Singapore-based tunnel boring specialist, Yu Sin Engineering Work Pte Ltd, has rotated a tunnel-boring machine (TBM) at a major subway infrastructure project in Singapore. The site is part of the landmark Gardens by the Bay MRT station project, a planned underground Mass Rapid Transit station on the Thomson-East Coast Line in Marina South.
The TBM, manufactured by Hitachi Zosen Corporation, measured 22ft. (6.7m) in diameter and weighed 570 tons (520 tonnes). It had completed an initial 2,225ft (679m) tunnel and had to be repositioned to start its next boring assignment.
To move and rotate the TBM in its entirety, 100 ft. (30m) underground, Yu Sin Engineering Work used a Hydra-Slide HT300 Heavy Track hydraulic skidding system and a TT900-10 engineered turntable. After two days of pre-planning, the actual rotation was completed in just one hour by skidding it onto the turntable, jacking down and rotating 180 degrees.
Prior to the rotation, the HT300 slid the TBM 40 ft. (12m) using four rails and four push cylinders to increase the HT300’s overall capacity. The HT300 remained in place while the rotation was completed in one continuous motion, with the turntable pus cylinders automatically resetting into ratchets after each push. The TT900 had already been lowered into the shaft using a 250 ton (227 tonne) capacity crawler crane.
According to Jefferson Yee, general manager, Yu Sin Engineering Work, said, “Initially the plan was to dismantle and relaunch [the TBM] but this would have taken a long time and we wanted to explore the option of a U-turn.

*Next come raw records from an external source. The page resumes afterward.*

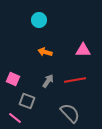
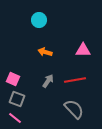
gray square: moved 10 px left, 2 px up
gray semicircle: moved 4 px right, 4 px up
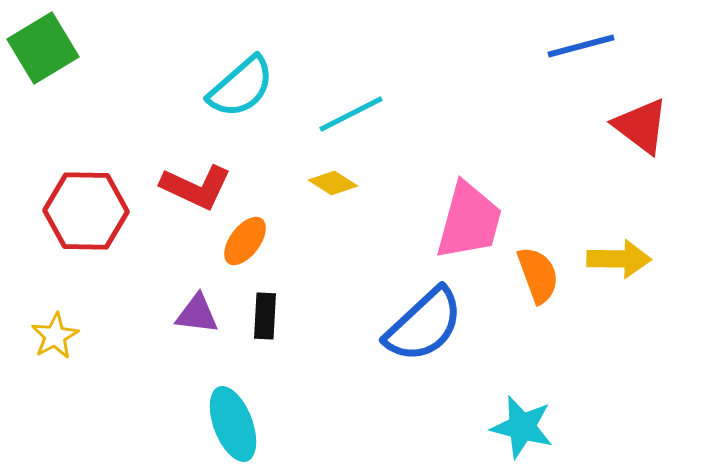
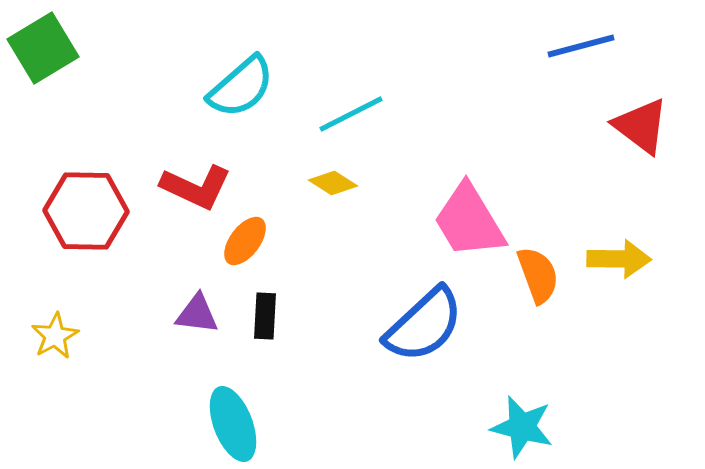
pink trapezoid: rotated 134 degrees clockwise
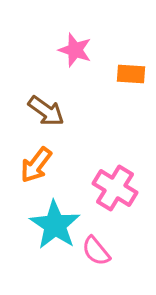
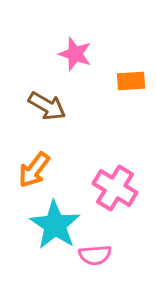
pink star: moved 4 px down
orange rectangle: moved 7 px down; rotated 8 degrees counterclockwise
brown arrow: moved 1 px right, 5 px up; rotated 6 degrees counterclockwise
orange arrow: moved 2 px left, 5 px down
pink semicircle: moved 1 px left, 4 px down; rotated 56 degrees counterclockwise
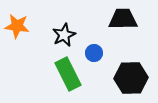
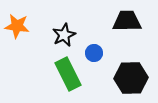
black trapezoid: moved 4 px right, 2 px down
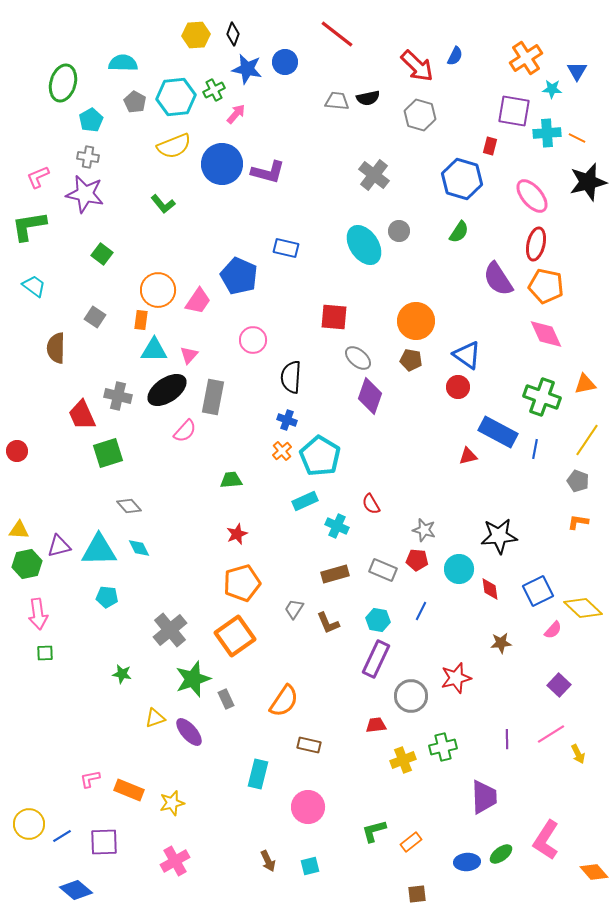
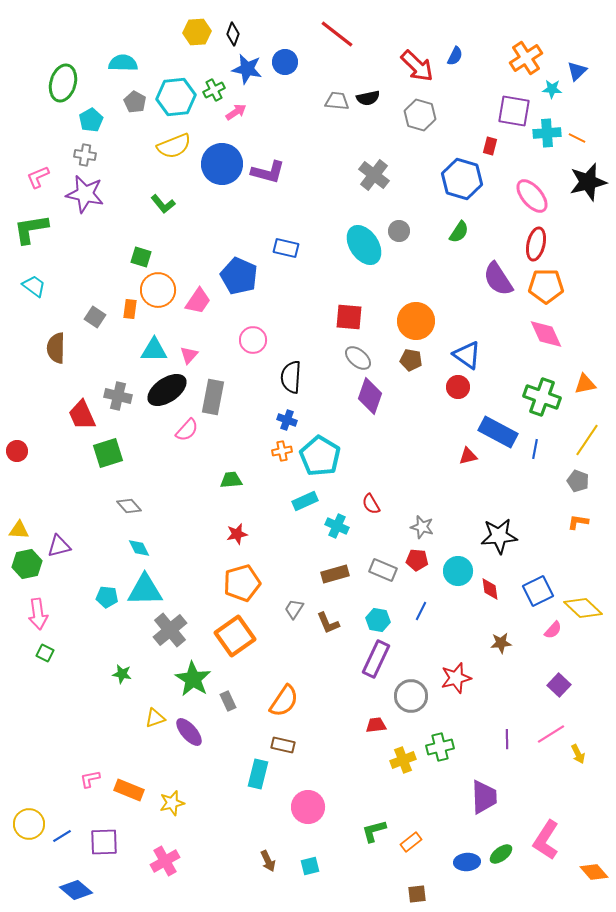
yellow hexagon at (196, 35): moved 1 px right, 3 px up
blue triangle at (577, 71): rotated 15 degrees clockwise
pink arrow at (236, 114): moved 2 px up; rotated 15 degrees clockwise
gray cross at (88, 157): moved 3 px left, 2 px up
green L-shape at (29, 226): moved 2 px right, 3 px down
green square at (102, 254): moved 39 px right, 3 px down; rotated 20 degrees counterclockwise
orange pentagon at (546, 286): rotated 12 degrees counterclockwise
red square at (334, 317): moved 15 px right
orange rectangle at (141, 320): moved 11 px left, 11 px up
pink semicircle at (185, 431): moved 2 px right, 1 px up
orange cross at (282, 451): rotated 30 degrees clockwise
gray star at (424, 530): moved 2 px left, 3 px up
red star at (237, 534): rotated 10 degrees clockwise
cyan triangle at (99, 550): moved 46 px right, 40 px down
cyan circle at (459, 569): moved 1 px left, 2 px down
green square at (45, 653): rotated 30 degrees clockwise
green star at (193, 679): rotated 21 degrees counterclockwise
gray rectangle at (226, 699): moved 2 px right, 2 px down
brown rectangle at (309, 745): moved 26 px left
green cross at (443, 747): moved 3 px left
pink cross at (175, 861): moved 10 px left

After consulting with Hydra-Slide on the technical possibilities we proceeded with the alternative option, which resulted in a huge time savings.”
The TT900-10 turntable, ordered by Yu Sin earlier in 2017, is a modification of Hydra-Slide’s TT500-10, designed to accommodate extra cylinders and rotating force. It was shipped to Singapore in an open-top container via sea freight. Janine Smith, vice president at Hydra-Slide said, “It is a simple system to operate. We have designed our turntables with the same safety principles as our skidding systems – there are no winch lines or holdbacks required, the push cylinders automatically reset into specially designed ratchets on the side of the turntable, and there is no manual handling of any components required during operation. We spoke with the crew in Singapore when a question arose but they did not require any training on the turntable. To the best of our knowledge, it is the first time the turntable has been used underground on a tunnelling project; Yu Sin should be applauded for their pioneering utilisation of the equipment. We see our equipment providing great potential for cost savings and increased efficiency in future TBM projects.”
The tunnel boring is scheduled to complete by end of 2017.